Reply to the comment left by Giles Peaker at 04/11/2017 - 12:14
Giles. You may unlimitedly be correct but I don't see this as a case not worthy of further investigation. The management company should have all the paperwork associated with the work. The first thing that I would look at is what was specified and by whom. Was the product specified certified as fit for purpose? If it was, that's the specifier off the hook; no negligent specification. I agree, we can forget contract, that ship has sailed, but if it wasn't, they are in the frame. If the product was certified as fit for purpose, the manufacturer is in the frame for negligence. Does the manufacturer owe the freeholder / leaseholder a duty of care (a test for negligence)? I'd be inclined to the view that, prima fascia , they do.

As for identifying the organisation ultimately responsible, if the specifier is off the hook, I'd suspect that the manufacturer would be the target. If they can defend their position (in correspondence rather than court), then that defence would identify the next target. If they can't identify someone to pass the parcel to, good luck to them in court.

This is a large group of people with collective deep pockets.

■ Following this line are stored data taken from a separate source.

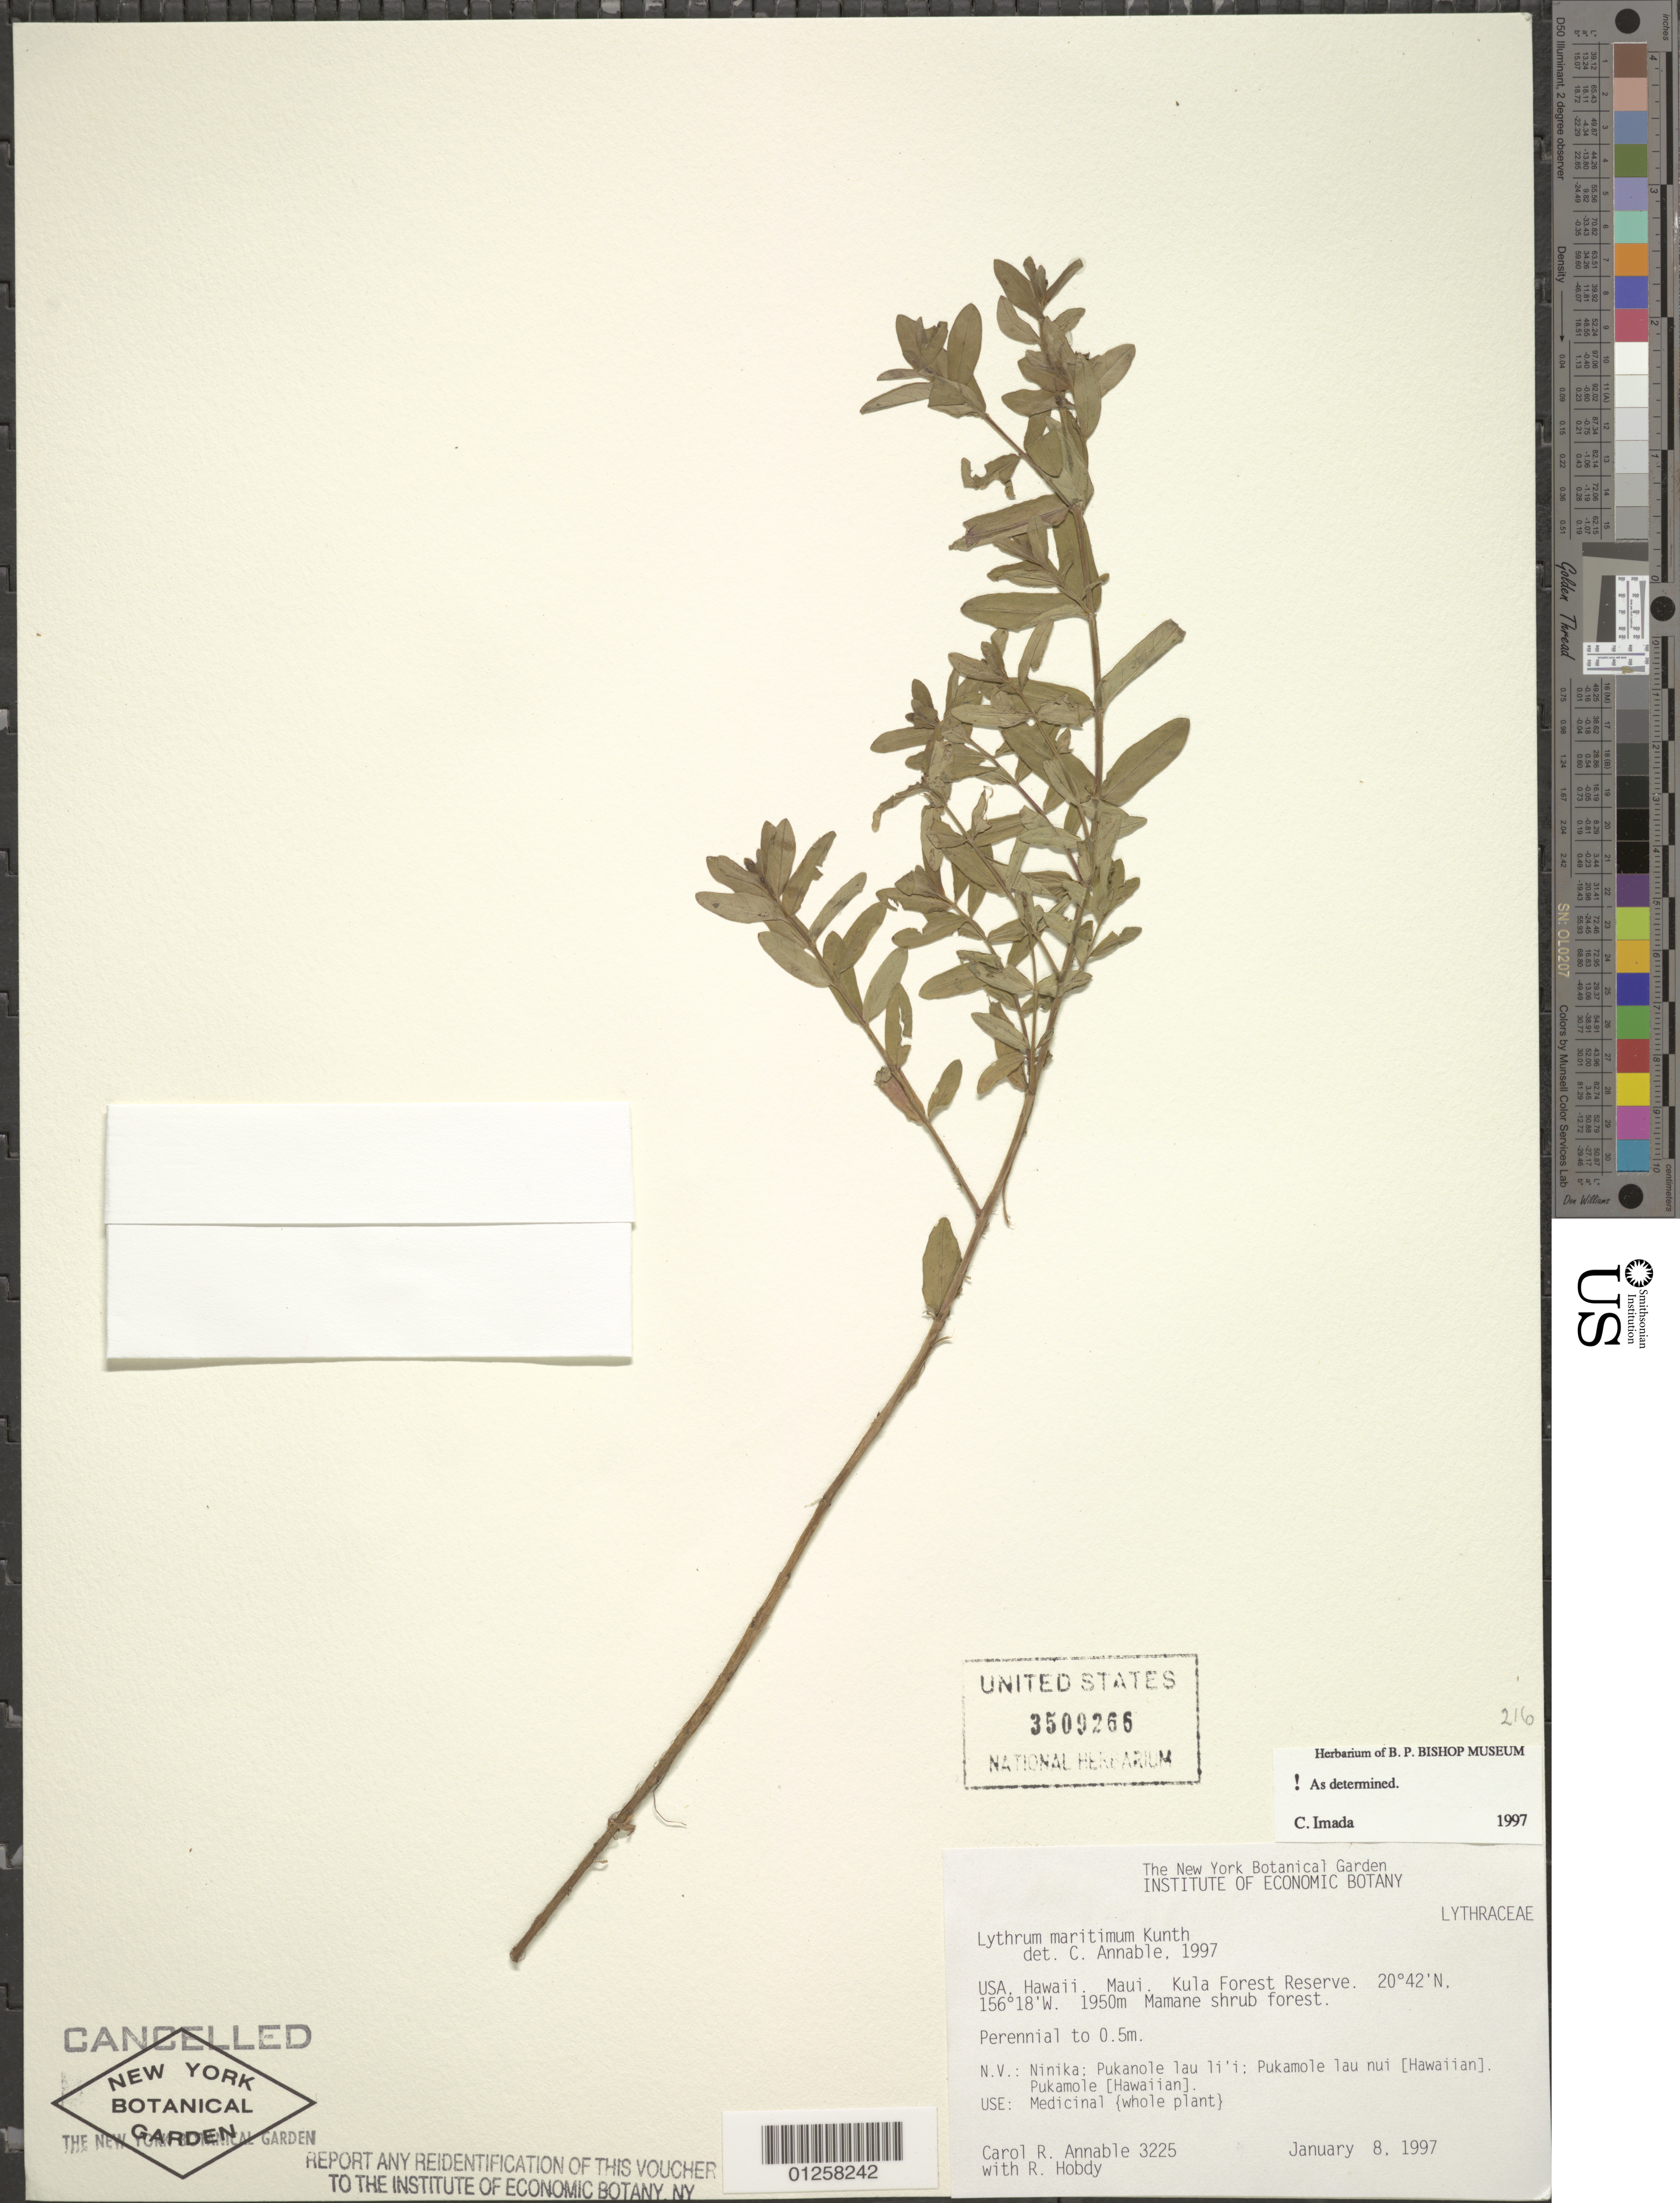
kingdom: Plantae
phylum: Tracheophyta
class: Magnoliopsida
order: Myrtales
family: Lythraceae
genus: Lythrum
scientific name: Lythrum maritimum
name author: Kunth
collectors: C. R. Annable & R. Hobdy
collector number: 3225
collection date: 1997-01-08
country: United States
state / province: Hawaii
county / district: Maui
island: Maui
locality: Kula Forest Reserve.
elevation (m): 1950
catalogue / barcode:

For the sake of a small contribution into a pooled resource (take it from the sinking fund), I feel that they would be poorly advised to simply resign themselves to footing the bill. I wouldn't based upon opinions expressed on the internet.

Giles Peaker

13:45 PM, 4th November 2017, About 6 years ago

Reply to the comment left by Paul Fay at 04/11/2017 - 13:27
Paul, the point about all the cladding that has now failed was that it was certified as meeting the standards. The manufacturers would simply point at the fire test lab's approval. So no provable negligence there, either.

You can't simply put freeholder/leaseholder together as both owed any putative duty of care. It would be the freeholder only.

While as a litigation specialist, I am always happy when people are prepared to spend large sums on extended litigation, it is not a course of action I recommend unless there are clear, strong prospects of success, and recovery is likely (eg opponent won't go in administration).

It might be worth a look at, but no more. Simply assuming someone must be to blame is not a good basis to proceed.